──────── Reading text ────────
# Need advice



## Mavrick6512 (Jul 9, 2007)

I am very interested in getting in to Sch. We have a 7month old female LC, who has tons of energy and confidence. We co-own her with our breeder whom we got our 10month old male (whom we also co-own). I want to get some titles for them and i dont want to wait to get training done. 

I was wondering what it costs to do this type of sport? Can you just do the obidence part or do you have to do all the bite work to get a title?
How old do they have to be before you can start training?
If I, do do bite work, will that make her more protective of me and want to bite everyone who makes fast moves? Because she LOVES everyone and i dont want her to become worried about people... Is it the kind of sport where they know when its game time or are they always that way???

SOrry for all the questions. I just find it extremely exciting to watch videos of it and wouldlike to get involved in it. 

Thank you.


----------



## Amaruq (Aug 29, 2001)

To obtain a SCH title the dog must pass certain scores of tracking, obedience and protection. The dog also must pass the minimum scores in tracking and OB before testing for the protection phase. All three phases are done usually on the same day at the same trial. 

Club fees vary from club to club.


----------



## JKlatsky (Apr 21, 2007)

Costs vary. It's also depends on the setup. Some trainers do not work within a club and charge per session...I've seen it go from $20-$60 a dog for all three phases for one session. I have heard of more. Clubs can be a cheaper way to go depending on the structure of the club since you pay an annual club fee. But you have to look for a good club. I have seen clubs start out good but then they lose their helper and then there's no one to work the dogs. 

You can just do obedience and tracking and there are titles for just those parts TR1 and OB1 etc., although, my dogs love protection the most. 

I think if bitework is taught properly you end up with a dog who knows a game. You may add some seriousness in later but all within a specific context of circumstances. I can yell "Packen" all I want right now...but without an obvious target (guy w/sleeve) my dog won't know what to do. It could be trained, but since I don't plan on needing a personal protection dog, I won't change the circumstances for my dog. My dog is super friendly and remained that way. 

Although, I will say that it depends on the dog. Sometimes to encourage a behavior/drive on the field I found I had to let go of some of your pet obedience for awhile. (ie. Jumping on people is okay, pulling on lead, etc.) Sometimes you have to let them go a little wild before you rein them back in.


----------



## Lauri & The Gang (Jun 28, 2001)

Here's a basic rundown of the costs for Mauser's Sch training:

Club membership - $200
Training fees - $20 each session (we go 2-3 times a month)
Gas - about $20 each trip (it's a 2 hour ride each way)
──────── Information given ────────
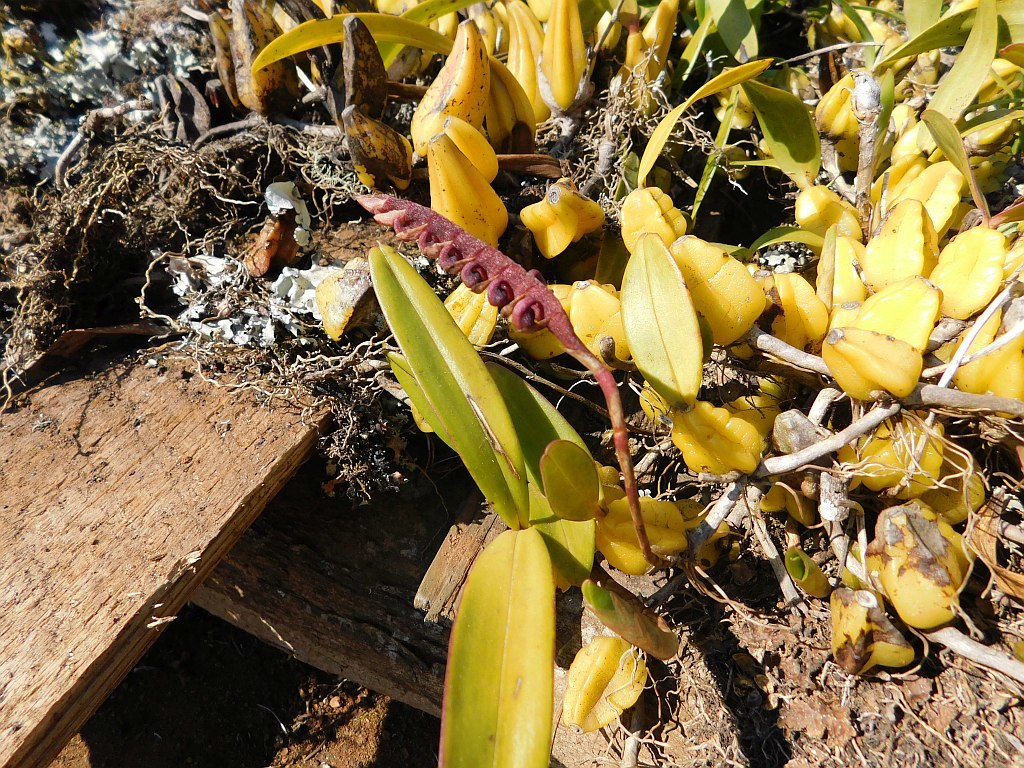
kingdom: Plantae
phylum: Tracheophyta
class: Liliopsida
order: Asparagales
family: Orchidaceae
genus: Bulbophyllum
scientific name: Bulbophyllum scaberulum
────────
──────── Information given ────────
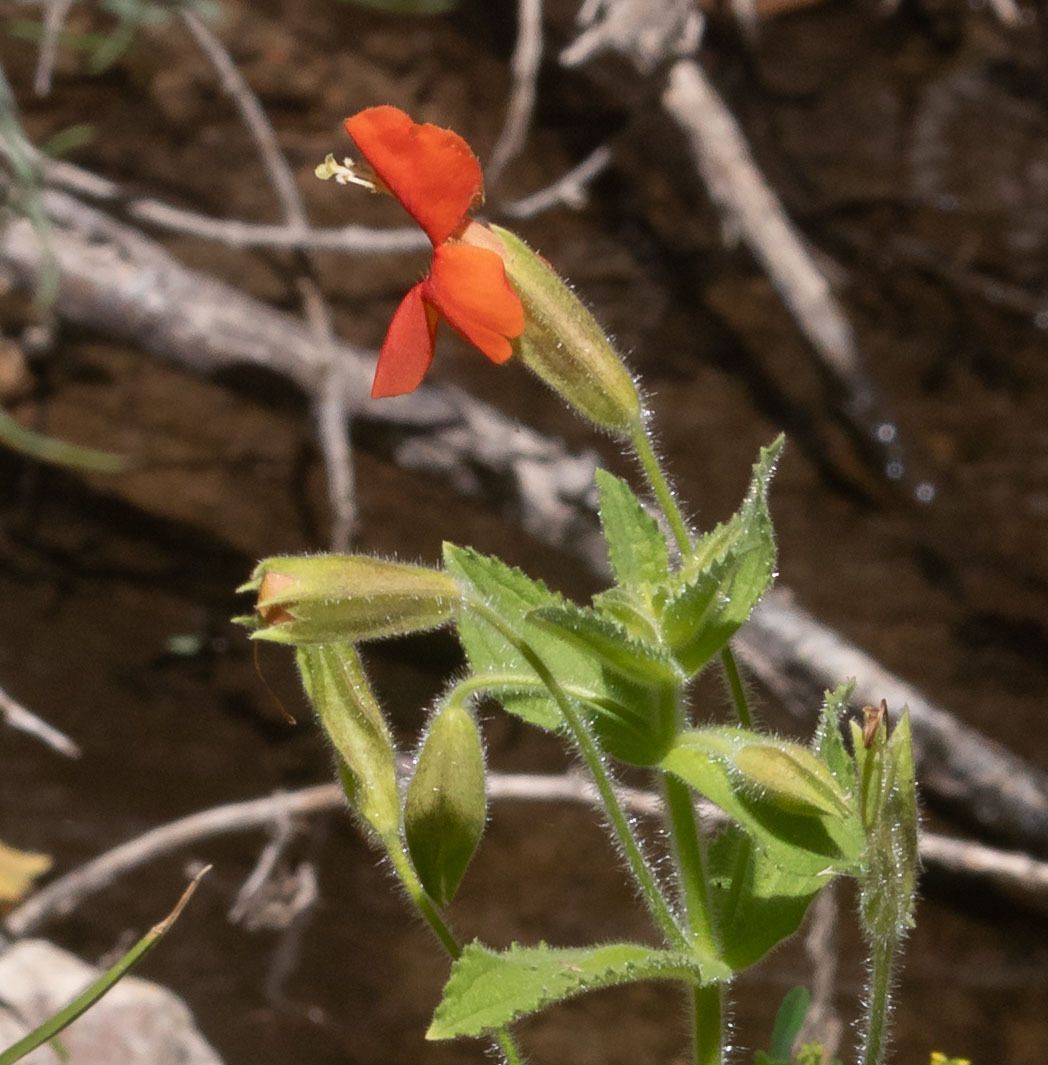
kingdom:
────────
__Exercise brief__: Revise the forum thread starting at "## Lauri & The" and ending at "times a month)" so that "Club membership" reads "Annual club dues" instead.

__Reply to the exercise__:
## Lauri & The Gang (Jun 28, 2001)

Here's a basic rundown of the costs for Mauser's Sch training:

Annual club dues - $200
Training fees - $20 each session (we go 2-3 times a month)